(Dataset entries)
###

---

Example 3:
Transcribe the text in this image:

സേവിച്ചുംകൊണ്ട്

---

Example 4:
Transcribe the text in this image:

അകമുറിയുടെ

###

Assignment: Copy out the records above exactly.

Task response:
---

Example 3:
Transcribe the text in this image:

സേവിച്ചുംകൊണ്ട്

---

Example 4:
Transcribe the text in this image:

അകമുറിയുടെ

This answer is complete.